_Consegna_
In base alla recensione del film Rivalen, rispondi in breve alle domande seguenti.
(a) Con quale altro titolo è conosciuto il film?
(b) Qual è il tema del ballo in costume organizzato nel castello di famiglia?
(c) Che cosa lancia dagli occhi l'uomo meccanico introdotto alla festa da Ravello?

Rivalen di Harry Piel (Germania 1923, 106′)
Compreso nella rassegna dedicata allo spericolato pioniere del cinema d’avventura Harry Piel, Rivalen, conosciuto anche come Der Elektromensch (L’uomo elettrico), fa parte di una serie di rocambolesche avventure nella quale alcuni personaggi sono ricorrenti. E’ il caso dello scienziato pazzo Ravello, acerrimo nemico del protagonista Harry Peel (pseudonimo appena modificato dello stesso regista) al quale ha giurato eterna vendetta. Ravello nelle sue trame si fa aiutare da una procace fioraia, luciferina e moracciona, disposta a qualsiasi bassezza per emanciparsi dalla propria povertà. Narrativamente la vampira è contrapposta all’angelicata e biondissima figlia di un facoltoso industriale innamorata dell’intrepido Peel. La pulzella bionda organizza una gran ballo in costume a tema nel castello di famiglia: la festa dell’inferno con dress code obbligatorio di diavoli e diavolesse. Il perfido Ravello fa di tutto per partecipare perché sa che il suo arcinemico Harry Peel sarà naturalmente presente. La sequenza del baccanale è particolarmente riuscita e fa intuire quali fossero gli svaghi e le autentiche orge degli altoborghesi nella Germania tra le due guerre e appena dopo il biennio rosso. Mentre gli effetti del punitivo e irresponsabile trattato di Versailles causavano una spaventosa crisi d’inflazione che proprio nel 1923 ebbe il suo apice con il pane a 400 miliardi di marchi al chilo, sugli schermi si proiettavano lubriche vicende di altrettanto triviali borghesi impegnati nelle loro tresche, vero e proprio cinema d’evasione del quale Harry Piel era indiscutibilmente il maestro.
Lo spietato Ravello vuol far piazza pulita dei suoi nemici introducendo alla festa diabolica una vera e propria creatura maligna, un uomo meccanico che lancia fiamme e fulmini dagli occhi. Quando la festa raggiunge il suo apice, il demone telecomandato si attiva mettendo tutto a ferro e fuoco nel fuggi fuggi generale. Le sequenze sono davvero rocambolesche e anche se il “cosone” sputafuoco oggi fa un po’ sorridere, la suspance e qualche brivido sono ancora assicurati a cento anni di distanza in piena era di Green screen e computer graphics. A stemperare il clima teso e apocalittico della tragica mascherata, il regista ha inserito un sottotesto in cui si susseguono anche le disavventure di due ubriaconi imbucati al ballo che sfruttano il trambusto per trangugiare gli alcolici del rinfresco mentre tutto il “mondo” va in fiamme; è il giusto tono ironico e da commedia che a voler esagerare potremmo definire shakespeariano.

_Dati forniti_
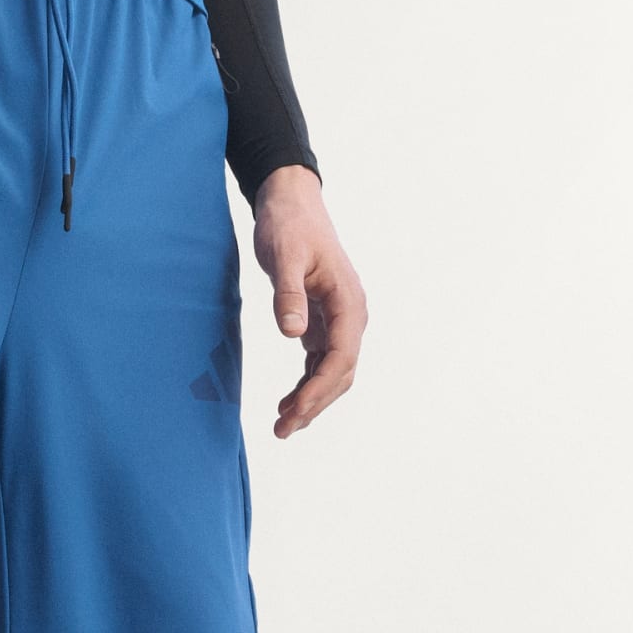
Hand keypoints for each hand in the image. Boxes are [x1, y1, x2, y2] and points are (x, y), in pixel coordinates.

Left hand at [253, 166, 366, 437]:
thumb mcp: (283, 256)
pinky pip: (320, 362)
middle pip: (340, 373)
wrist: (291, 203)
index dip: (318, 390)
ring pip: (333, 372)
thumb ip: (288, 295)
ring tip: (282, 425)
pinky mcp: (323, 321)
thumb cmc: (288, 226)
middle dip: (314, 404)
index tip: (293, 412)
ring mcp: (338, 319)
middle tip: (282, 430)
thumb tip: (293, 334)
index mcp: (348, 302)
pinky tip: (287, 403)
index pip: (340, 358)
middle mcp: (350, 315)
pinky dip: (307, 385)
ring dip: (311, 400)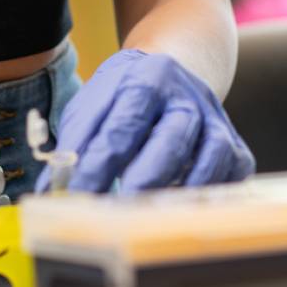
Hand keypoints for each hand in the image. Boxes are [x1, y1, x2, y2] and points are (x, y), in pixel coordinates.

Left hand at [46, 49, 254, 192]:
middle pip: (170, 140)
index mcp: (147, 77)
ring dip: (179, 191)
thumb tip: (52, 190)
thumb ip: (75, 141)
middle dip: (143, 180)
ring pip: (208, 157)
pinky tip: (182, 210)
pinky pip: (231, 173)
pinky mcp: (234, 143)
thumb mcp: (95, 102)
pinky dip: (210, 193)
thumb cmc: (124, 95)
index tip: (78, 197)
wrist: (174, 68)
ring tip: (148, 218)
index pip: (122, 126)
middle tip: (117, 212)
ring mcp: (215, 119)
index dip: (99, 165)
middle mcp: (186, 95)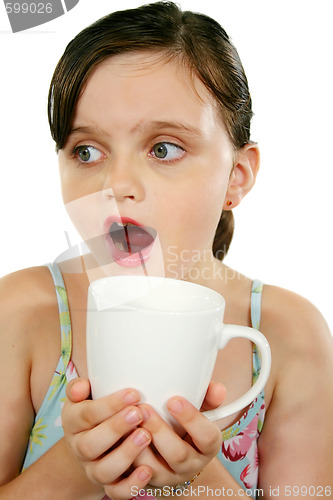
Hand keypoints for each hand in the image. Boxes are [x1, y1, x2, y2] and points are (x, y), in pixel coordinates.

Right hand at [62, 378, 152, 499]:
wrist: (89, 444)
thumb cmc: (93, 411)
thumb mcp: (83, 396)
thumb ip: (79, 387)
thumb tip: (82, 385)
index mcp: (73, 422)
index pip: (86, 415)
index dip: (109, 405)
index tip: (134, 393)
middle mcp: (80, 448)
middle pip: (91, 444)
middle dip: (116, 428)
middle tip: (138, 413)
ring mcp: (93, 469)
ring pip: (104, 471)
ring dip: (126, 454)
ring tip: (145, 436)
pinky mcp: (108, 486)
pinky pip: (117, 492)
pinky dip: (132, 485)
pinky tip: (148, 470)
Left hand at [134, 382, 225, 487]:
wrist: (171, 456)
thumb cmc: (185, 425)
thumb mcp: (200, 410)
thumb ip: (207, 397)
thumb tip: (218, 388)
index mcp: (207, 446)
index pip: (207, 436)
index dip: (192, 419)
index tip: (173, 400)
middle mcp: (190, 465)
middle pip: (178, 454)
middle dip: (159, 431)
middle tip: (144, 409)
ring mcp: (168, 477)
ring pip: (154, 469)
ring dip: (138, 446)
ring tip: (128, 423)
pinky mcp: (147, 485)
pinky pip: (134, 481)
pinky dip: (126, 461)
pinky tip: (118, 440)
--
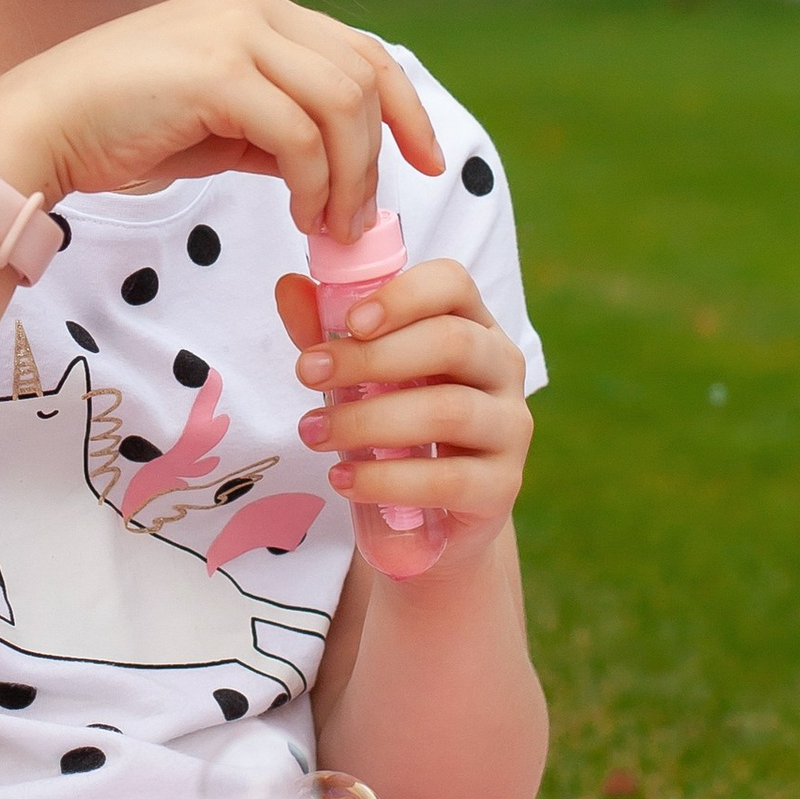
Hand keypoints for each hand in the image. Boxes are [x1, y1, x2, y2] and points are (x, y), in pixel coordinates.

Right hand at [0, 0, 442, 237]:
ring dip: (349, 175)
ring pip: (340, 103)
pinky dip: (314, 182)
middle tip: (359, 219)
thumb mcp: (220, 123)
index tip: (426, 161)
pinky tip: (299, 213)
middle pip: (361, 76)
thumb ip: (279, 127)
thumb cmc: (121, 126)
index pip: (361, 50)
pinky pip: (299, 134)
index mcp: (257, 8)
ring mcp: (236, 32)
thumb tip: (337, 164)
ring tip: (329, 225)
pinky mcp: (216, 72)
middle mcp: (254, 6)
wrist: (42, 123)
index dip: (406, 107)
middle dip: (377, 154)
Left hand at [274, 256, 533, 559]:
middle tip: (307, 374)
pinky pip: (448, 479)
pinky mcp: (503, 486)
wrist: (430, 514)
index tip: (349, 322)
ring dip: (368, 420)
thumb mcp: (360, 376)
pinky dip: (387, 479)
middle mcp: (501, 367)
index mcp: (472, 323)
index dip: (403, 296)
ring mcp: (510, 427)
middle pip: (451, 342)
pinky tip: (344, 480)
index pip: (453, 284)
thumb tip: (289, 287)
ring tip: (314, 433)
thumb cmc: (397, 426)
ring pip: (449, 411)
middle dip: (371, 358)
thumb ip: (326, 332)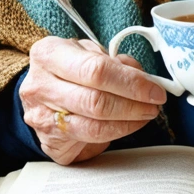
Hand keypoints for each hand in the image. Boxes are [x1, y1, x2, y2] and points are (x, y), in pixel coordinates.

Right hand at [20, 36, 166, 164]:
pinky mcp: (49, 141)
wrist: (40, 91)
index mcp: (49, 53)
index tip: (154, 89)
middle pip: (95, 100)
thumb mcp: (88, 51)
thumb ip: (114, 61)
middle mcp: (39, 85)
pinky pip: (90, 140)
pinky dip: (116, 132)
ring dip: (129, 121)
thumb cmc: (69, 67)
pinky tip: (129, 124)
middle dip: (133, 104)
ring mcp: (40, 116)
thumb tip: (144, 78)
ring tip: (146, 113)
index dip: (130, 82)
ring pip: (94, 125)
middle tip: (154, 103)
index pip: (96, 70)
* * *
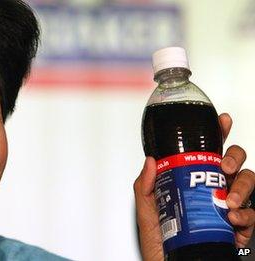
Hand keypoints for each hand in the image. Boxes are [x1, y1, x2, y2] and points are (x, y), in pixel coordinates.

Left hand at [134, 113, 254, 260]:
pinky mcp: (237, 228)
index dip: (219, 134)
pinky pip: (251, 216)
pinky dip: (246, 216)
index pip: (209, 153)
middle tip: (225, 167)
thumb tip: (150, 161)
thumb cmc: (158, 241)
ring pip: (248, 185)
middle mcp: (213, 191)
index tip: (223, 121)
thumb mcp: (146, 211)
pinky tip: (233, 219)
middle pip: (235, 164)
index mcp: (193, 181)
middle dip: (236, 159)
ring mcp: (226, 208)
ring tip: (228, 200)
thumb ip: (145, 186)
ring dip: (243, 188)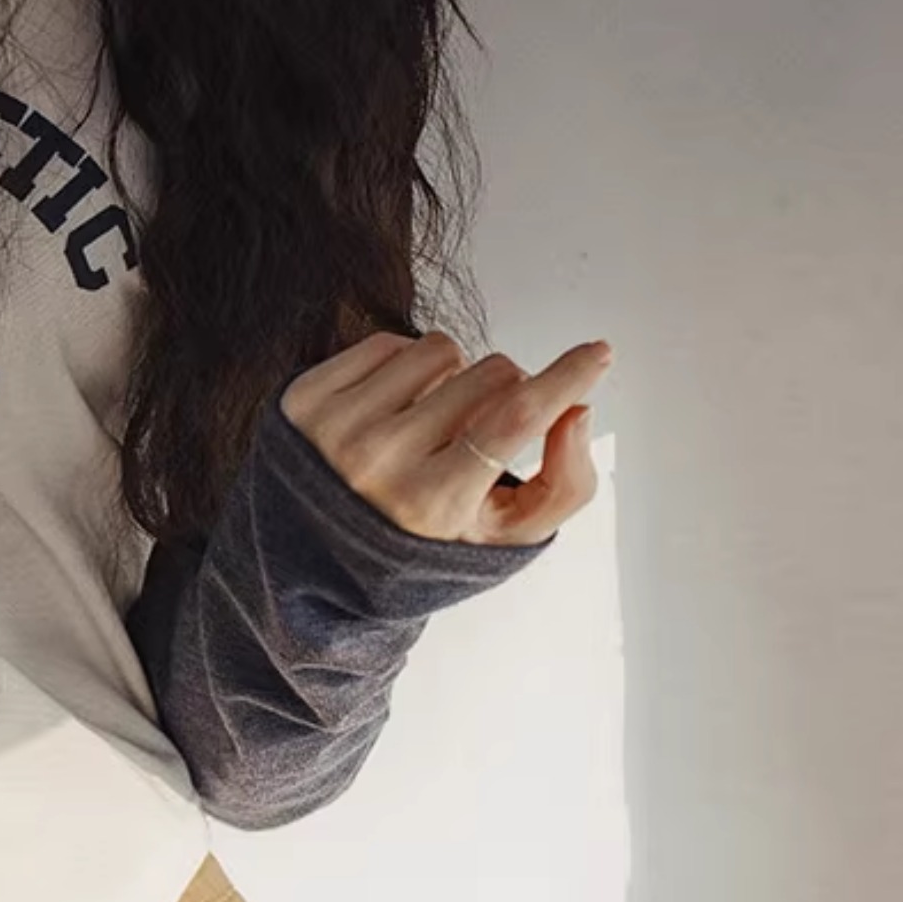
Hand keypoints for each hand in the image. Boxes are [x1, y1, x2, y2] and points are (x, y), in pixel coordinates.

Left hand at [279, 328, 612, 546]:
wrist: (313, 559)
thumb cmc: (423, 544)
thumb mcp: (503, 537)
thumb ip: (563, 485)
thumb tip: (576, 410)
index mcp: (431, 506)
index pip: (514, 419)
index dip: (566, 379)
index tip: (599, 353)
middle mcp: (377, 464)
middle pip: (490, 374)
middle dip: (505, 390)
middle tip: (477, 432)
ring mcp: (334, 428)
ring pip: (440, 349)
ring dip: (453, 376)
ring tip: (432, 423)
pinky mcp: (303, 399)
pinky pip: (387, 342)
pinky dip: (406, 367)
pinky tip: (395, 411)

_Svolgimento_
(a) Il film è conosciuto anche come Der Elektromensch (L'uomo elettrico).
(b) Il tema è la festa dell'inferno, con dress code obbligatorio di diavoli e diavolesse.
(c) L'uomo meccanico lancia fiamme e fulmini dagli occhi.